[Saved data entries]
-- -- --
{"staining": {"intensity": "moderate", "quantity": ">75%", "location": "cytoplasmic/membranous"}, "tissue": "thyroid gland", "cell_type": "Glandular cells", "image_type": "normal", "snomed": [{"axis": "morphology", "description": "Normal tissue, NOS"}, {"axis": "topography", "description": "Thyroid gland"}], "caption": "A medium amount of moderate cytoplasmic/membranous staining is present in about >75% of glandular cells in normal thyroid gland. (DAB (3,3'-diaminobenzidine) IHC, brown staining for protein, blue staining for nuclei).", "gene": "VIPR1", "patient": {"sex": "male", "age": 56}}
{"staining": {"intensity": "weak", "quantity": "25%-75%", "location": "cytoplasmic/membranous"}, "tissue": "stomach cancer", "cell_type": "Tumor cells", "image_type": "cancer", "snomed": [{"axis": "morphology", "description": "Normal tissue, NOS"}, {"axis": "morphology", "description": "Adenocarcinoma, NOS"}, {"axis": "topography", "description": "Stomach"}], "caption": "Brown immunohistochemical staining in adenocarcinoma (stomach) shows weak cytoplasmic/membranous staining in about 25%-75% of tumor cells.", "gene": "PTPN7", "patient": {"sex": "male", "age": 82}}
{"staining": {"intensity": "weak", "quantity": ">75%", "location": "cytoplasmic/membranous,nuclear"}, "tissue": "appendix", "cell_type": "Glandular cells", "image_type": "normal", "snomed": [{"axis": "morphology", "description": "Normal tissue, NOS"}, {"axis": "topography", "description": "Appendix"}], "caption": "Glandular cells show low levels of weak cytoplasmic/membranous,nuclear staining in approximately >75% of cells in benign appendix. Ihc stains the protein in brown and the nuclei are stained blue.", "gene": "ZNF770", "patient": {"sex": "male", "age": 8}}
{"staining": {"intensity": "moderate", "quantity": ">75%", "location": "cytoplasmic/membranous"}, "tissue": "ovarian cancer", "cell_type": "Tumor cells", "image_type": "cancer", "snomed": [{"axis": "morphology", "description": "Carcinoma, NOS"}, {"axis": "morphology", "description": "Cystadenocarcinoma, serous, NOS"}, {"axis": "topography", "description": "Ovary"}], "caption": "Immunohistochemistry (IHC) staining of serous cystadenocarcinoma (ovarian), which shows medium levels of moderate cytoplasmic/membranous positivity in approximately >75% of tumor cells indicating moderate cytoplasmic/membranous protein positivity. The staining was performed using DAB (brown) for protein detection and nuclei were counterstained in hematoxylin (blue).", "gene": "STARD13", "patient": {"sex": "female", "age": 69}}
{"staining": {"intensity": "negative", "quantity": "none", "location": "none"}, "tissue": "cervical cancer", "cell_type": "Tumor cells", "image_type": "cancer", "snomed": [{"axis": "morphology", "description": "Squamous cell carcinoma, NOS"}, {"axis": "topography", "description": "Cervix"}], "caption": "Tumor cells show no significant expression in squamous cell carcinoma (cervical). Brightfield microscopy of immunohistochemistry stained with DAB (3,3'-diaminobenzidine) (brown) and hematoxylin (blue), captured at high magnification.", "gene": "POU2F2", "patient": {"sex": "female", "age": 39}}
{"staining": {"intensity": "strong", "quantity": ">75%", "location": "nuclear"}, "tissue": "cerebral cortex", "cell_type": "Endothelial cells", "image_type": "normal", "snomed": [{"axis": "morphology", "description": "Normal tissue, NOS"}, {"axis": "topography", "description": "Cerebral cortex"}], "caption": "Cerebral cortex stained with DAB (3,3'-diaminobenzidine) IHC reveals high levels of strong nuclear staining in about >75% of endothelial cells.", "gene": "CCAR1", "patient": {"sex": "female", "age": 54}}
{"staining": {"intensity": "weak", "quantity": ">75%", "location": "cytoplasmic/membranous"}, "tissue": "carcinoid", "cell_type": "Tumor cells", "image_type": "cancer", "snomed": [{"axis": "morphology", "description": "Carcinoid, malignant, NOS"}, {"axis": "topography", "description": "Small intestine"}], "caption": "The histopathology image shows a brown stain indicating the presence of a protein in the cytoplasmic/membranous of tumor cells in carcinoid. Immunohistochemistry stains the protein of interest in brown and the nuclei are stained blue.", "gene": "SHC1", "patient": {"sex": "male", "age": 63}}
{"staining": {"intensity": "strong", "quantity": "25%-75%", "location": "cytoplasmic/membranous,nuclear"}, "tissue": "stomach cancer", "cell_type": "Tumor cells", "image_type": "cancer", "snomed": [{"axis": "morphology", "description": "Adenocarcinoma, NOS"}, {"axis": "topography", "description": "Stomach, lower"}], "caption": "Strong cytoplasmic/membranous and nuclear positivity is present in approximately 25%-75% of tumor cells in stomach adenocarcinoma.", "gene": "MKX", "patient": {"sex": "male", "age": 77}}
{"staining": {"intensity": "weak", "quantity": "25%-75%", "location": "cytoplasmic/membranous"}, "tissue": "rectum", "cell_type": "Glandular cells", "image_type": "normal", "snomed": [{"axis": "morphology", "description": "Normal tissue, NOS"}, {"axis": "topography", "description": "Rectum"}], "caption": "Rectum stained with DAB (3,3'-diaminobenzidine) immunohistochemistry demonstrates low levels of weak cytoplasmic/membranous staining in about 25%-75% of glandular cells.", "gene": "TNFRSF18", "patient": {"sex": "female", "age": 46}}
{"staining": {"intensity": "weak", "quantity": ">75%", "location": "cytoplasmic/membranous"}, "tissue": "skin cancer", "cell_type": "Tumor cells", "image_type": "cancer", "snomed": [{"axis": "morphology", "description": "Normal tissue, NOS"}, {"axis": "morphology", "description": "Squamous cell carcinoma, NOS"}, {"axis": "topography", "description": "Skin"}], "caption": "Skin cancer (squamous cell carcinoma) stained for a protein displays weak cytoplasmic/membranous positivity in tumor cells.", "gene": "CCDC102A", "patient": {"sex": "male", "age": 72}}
-- -- --
• _Problem requirements_:
Please tally the lines in the data above containing the string "squamous", and give the number alone.

• _Completed task_:
2